W ZTA dzieci aktywnie uczestniczyły w bajce „Porwanie kaczątek”. Jest to opowieść detektywistyczna dla najmłodszych przy użyciu kolorowych kukieł wielkości człowieka poruszane przez ukrytego z tyłu aktora. Wspólnymi siłami aktorzy i dzieci rozwikłali zagadkę tajemniczych porwań kaczątek.
Następnie wszyscy udali się pod muszlę koncertową, gdzie dzieci śpiewały dzieciom. Zanim to nastąpiło prezydent Jeleniej Góry musiał odpowiadać na pytania maluchów, co sprawiało im wielką frajdę. Pytały m.in. o to cyz był grzeczny jak był w przedszkolu, co lubi jeść, a czego nie lubi oraz o ulubione słowo. - Jest to fajny moment, żeby dać dzieciakom się pobawić, a z mojego punktu widzenia ilość dzieci ma bardzo wymierne znaczenie w kontekście szkół i sytuacji sześciolatków – mówił Marcin Zawiła. - Życzę dzieciakom uśmiechu i tego, żeby były takie jakie są, czyli niczego nie udawały, a dorosłym życzę, żeby byli trochę jak dzieciaki – weselsi, pogodniejsi i czasami poważniejsi – dodał prezydent.

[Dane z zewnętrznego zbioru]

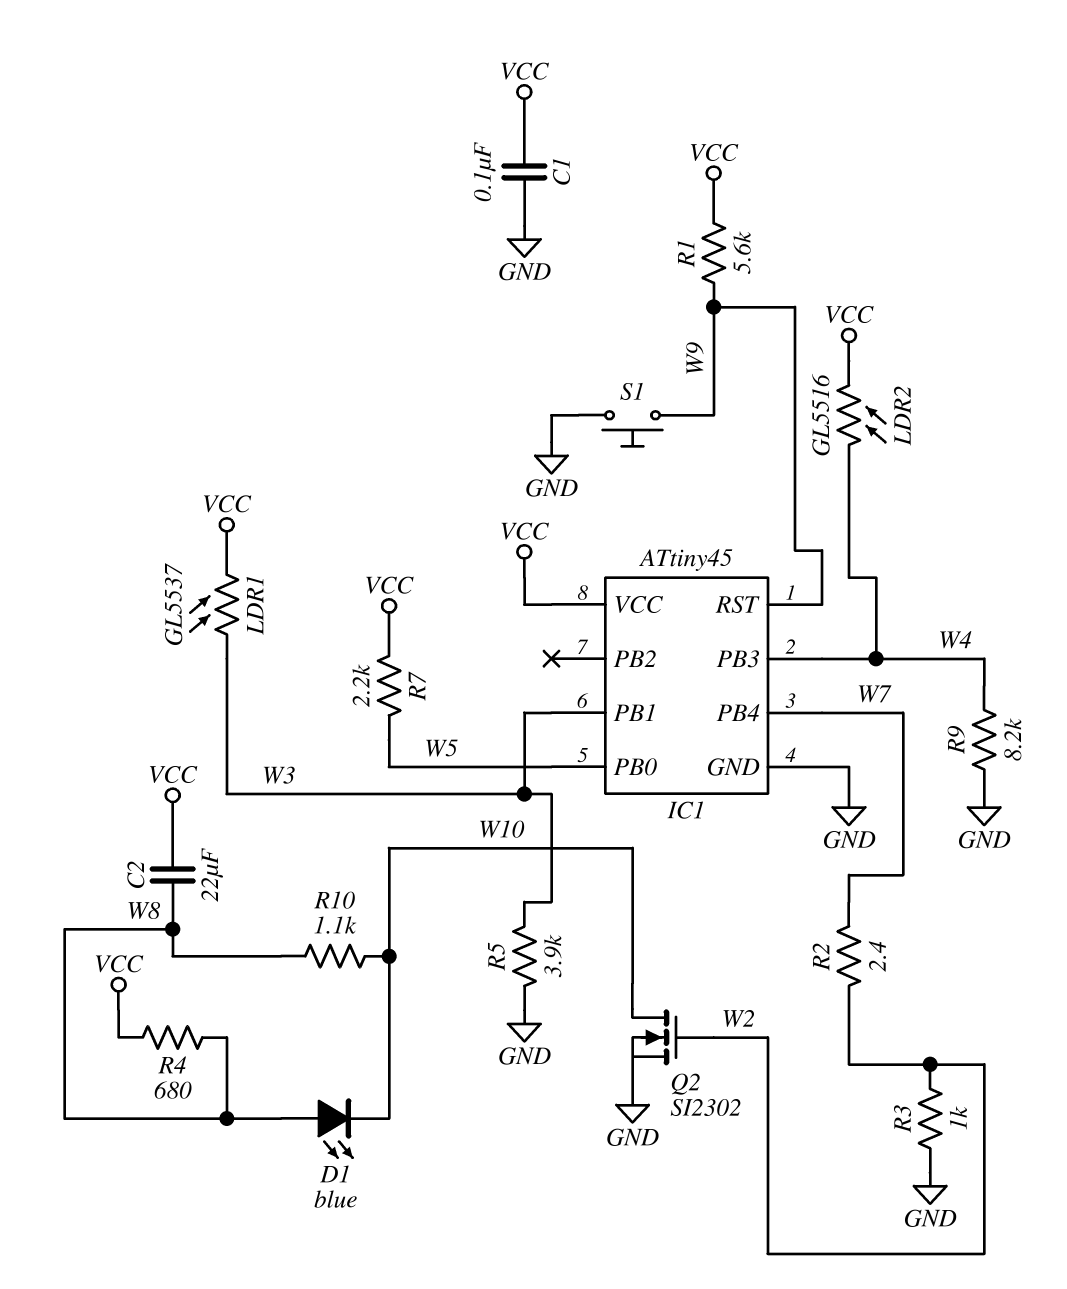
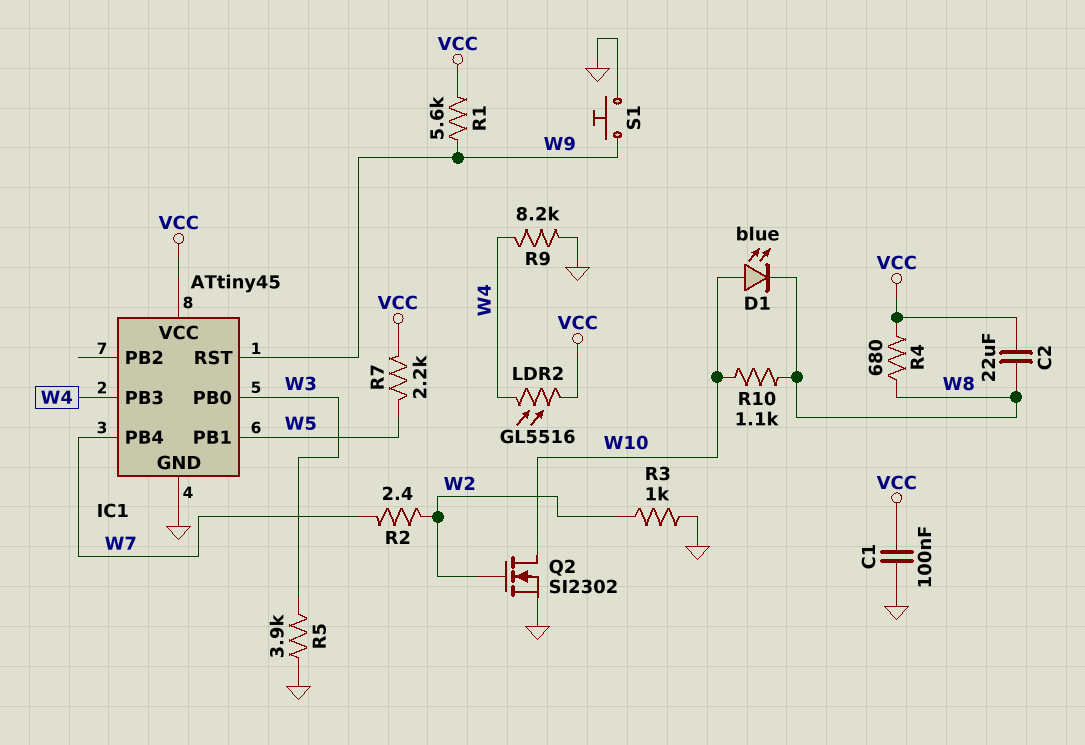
D1: LED blue (A W8, K W10) -> LED blue (A W10, K W8)
IC1 pin PB0: W5 -> W3
IC1 pin PB1: W3 -> W5
LDR1: GL5537 (VCC, W3) -> none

Imprezę po raz trzeci zorganizował Terenowy Komitet Ochrony Praw Dziecka w Jeleniej Górze. - To już chyba stanie się tradycją, że najpierw jest spektakl w teatrze, a potem dzieci dzieciom – powiedziała Krystyna Demkowicz, przewodnicząca komitetu. Na scenie wystąpiły dzieci z jeleniogórskich przedszkoli, były też konkursy oraz straż miejska z miasteczkiem ruchu drogowego, stoisko policji oraz Zespołu Szkół Rzemiosł Artystycznych, a także MSW. - Tam jest jedyna poradnia zdrowia psychicznego dla dzieci i oddział dzienny dla dzieci z tą chorobą – wyjaśniła organizatorka Dnia Dziecka w Cieplicach. - Dzieciom życzę, żeby były kochane, szczęśliwe, nie były głodne, żeby były bezpieczne – nie tylko w domach rodzinnych, ale również w instytucjach, abyśmy jako komitet nie musieli wkraczać – dodała K. Demkowicz.